I have been reading Jim Aiken’s wonderful book “The Inform 7 Handbook.” In it, he gives an example of how one might go about setting a little red barn as an room in a Farmyard. We want the player to be able to not just go north to enter the barn, but to be able to type “enter the barn” and “go inside” and so forth.
So we have this:
The Farmyard is a room. “A muddy farmyard. A little red barn stands to the north.”
The barn-exterior is scenery in the Farmyard. The description is “The barn is freshly painted a
cheerful bright red.” Understand “little”, “red”, and “barn” as the barn-exterior. The printed name of the barn-exterior is “little red barn”.
Little Red Barn is north of the Farmyard. “In the barn you can see some stalls and some hay.”
Instead of entering the barn-exterior:
try going north.
Instead of going inside in the Farmyard:
try going north.
Instead of going outside in the Little Red Barn:
try going south.
Instead of exiting in the Little Red Barn:
try going south.
I understand this example code, and it all works as expected.
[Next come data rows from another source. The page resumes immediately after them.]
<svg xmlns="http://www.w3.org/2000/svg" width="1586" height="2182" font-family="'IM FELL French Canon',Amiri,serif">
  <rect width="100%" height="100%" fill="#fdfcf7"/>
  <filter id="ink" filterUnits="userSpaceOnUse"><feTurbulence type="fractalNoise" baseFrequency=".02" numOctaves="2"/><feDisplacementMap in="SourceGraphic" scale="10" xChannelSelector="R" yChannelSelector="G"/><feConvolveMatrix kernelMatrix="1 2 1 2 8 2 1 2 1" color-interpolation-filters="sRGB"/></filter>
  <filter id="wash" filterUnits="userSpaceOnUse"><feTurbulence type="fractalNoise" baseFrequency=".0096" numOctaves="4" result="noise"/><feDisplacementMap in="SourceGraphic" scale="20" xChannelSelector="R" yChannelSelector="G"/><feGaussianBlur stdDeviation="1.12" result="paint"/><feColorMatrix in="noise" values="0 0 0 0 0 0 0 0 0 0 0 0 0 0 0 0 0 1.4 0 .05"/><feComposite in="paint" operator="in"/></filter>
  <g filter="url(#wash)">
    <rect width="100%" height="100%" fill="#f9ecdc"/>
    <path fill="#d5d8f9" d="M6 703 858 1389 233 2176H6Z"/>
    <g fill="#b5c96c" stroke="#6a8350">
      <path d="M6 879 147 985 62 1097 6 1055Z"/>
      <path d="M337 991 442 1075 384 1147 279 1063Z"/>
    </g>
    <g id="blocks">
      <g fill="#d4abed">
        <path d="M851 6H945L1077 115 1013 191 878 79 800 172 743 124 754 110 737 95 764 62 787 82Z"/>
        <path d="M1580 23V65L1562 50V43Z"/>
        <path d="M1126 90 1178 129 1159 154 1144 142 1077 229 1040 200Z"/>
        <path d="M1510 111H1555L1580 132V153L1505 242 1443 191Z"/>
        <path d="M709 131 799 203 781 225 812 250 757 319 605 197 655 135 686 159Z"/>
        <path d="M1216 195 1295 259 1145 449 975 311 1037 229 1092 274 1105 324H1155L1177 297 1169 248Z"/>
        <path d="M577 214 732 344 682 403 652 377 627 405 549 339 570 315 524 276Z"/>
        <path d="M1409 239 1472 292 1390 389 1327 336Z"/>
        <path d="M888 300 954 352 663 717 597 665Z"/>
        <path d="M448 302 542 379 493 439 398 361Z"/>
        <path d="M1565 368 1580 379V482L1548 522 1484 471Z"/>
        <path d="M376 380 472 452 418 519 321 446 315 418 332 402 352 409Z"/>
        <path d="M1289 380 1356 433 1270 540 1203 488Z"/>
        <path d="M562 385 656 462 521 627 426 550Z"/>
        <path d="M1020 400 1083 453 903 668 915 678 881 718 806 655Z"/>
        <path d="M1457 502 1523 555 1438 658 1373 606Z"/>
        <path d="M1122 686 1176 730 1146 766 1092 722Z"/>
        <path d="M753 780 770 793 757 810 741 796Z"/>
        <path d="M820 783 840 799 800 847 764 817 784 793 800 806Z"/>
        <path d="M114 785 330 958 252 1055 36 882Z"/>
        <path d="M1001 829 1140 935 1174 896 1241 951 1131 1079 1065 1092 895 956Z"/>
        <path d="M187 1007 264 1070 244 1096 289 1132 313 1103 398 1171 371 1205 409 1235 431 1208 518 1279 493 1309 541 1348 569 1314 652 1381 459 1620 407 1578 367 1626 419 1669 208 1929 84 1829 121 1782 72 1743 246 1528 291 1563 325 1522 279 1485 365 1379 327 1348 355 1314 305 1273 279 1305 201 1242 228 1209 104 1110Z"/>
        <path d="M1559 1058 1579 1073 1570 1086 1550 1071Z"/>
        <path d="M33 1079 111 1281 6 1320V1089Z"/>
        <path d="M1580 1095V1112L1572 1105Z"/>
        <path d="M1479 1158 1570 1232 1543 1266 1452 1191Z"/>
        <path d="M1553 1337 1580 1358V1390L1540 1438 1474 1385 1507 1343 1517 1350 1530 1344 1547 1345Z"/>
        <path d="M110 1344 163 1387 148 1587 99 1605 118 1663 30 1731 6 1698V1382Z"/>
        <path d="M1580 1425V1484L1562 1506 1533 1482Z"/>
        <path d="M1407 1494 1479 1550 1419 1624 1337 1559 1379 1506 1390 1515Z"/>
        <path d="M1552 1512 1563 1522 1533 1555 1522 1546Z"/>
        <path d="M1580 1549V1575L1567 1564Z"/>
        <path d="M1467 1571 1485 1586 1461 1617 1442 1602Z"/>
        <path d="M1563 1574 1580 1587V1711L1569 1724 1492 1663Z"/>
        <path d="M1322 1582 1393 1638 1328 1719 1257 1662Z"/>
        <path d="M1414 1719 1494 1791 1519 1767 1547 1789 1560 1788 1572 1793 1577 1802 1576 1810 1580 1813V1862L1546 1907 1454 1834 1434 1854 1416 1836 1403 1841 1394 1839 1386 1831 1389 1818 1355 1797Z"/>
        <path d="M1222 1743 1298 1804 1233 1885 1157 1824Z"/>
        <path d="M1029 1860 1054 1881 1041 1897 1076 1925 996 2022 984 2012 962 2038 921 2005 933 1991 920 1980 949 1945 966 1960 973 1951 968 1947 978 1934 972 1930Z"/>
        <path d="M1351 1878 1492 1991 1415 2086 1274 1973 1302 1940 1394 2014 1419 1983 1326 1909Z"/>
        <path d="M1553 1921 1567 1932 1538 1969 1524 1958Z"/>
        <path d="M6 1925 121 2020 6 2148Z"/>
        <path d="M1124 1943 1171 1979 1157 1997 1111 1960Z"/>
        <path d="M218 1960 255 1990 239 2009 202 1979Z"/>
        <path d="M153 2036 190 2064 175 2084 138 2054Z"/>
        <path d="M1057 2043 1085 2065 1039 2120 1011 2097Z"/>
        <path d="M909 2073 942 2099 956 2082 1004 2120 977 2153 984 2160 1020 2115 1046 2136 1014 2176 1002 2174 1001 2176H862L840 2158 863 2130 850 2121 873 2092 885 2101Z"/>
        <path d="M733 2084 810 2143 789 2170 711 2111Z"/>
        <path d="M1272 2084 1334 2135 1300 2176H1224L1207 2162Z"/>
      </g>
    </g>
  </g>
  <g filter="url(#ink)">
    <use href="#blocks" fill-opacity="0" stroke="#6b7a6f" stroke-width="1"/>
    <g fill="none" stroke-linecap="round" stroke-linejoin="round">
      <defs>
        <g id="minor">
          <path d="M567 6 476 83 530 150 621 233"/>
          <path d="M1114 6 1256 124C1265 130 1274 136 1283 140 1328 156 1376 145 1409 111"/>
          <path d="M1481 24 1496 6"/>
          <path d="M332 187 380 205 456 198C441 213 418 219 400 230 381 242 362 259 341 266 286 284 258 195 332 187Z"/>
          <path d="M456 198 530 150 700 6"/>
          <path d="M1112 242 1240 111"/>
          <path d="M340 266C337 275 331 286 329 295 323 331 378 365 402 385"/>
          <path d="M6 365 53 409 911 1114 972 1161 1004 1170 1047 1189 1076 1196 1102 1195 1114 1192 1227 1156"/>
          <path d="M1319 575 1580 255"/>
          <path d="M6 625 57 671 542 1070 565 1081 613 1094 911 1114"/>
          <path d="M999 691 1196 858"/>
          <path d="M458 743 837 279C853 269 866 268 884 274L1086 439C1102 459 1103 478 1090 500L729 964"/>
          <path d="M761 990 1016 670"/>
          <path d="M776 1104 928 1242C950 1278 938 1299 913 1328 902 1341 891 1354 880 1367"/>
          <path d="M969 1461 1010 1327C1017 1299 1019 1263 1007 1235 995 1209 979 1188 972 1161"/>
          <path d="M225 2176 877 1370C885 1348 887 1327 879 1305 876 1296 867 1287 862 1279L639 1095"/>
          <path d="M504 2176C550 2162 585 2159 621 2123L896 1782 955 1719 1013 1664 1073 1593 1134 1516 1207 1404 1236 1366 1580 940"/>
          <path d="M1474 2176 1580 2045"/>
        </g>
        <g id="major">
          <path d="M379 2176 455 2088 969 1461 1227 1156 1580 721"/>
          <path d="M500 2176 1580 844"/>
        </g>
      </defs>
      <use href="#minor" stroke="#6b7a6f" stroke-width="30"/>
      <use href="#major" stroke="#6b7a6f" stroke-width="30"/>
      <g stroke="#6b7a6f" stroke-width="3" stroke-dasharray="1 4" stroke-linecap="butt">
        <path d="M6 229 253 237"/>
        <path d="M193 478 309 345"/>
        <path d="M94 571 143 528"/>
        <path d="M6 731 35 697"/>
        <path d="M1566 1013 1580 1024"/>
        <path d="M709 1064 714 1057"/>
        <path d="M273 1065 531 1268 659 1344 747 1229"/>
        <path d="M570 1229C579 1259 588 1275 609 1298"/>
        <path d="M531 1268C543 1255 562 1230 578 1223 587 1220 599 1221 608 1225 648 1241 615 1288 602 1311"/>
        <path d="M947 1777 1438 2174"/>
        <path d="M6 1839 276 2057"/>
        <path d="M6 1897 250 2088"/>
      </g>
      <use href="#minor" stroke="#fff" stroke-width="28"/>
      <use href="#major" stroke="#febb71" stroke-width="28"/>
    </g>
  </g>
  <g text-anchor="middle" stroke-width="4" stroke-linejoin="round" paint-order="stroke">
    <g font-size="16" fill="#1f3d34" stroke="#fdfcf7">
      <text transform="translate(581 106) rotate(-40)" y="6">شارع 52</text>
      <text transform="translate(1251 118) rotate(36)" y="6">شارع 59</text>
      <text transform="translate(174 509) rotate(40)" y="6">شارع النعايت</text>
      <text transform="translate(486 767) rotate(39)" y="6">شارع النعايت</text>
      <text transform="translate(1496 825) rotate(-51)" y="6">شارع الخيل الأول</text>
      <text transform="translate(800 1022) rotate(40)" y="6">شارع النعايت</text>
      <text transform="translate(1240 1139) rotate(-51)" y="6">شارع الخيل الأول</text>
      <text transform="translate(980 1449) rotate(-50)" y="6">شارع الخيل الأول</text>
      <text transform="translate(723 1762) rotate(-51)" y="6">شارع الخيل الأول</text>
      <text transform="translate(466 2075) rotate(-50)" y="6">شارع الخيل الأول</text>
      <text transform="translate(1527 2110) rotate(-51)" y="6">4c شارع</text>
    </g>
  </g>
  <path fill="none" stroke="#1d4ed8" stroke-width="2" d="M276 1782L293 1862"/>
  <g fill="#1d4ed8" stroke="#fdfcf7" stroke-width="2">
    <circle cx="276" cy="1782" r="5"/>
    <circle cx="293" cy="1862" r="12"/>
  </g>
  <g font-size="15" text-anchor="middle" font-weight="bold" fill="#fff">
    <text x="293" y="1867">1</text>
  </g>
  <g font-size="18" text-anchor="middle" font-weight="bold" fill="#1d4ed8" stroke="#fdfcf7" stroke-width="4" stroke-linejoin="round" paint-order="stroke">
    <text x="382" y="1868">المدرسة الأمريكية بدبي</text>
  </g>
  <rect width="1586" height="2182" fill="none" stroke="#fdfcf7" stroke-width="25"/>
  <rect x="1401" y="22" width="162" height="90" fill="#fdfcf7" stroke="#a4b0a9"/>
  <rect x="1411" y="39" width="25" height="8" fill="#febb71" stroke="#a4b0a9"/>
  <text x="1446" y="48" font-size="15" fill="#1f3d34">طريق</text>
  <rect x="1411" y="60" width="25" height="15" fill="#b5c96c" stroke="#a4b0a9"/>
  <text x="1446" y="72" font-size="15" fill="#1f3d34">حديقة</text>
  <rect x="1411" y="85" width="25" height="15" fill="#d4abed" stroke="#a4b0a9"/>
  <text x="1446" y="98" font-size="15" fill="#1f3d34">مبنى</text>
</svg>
However, I noticed that if the player enters the barn, they will exit if they just type “exit.” If they type “exit barn” then they get the message, “I only understood you as far as wanting to exit.”
So I figured I would add this:
The barn-interior is scenery in the Little Red Barn. Understand “little”, “red”, and “barn” as the barn-interior. The printed name of the barn-interior is “little red barn”.
Instead of exiting the barn-interior:
try going south.
However, this did not work. The source failed to compile, giving this error:
Problem. You wrote ‘Instead of exiting the barn-interior’ , which seems to introduce a rule taking effect only if the action is ‘exiting the barn-interior’. But that did not make sense as a description of an action. I am unable to place this rule into any rulebook.
I don’t understand why “Instead of entering the barn-exterior” works fine, but “Instead of exiting the barn-interior” fails. Isn’t exiting a defined action already, just like entering?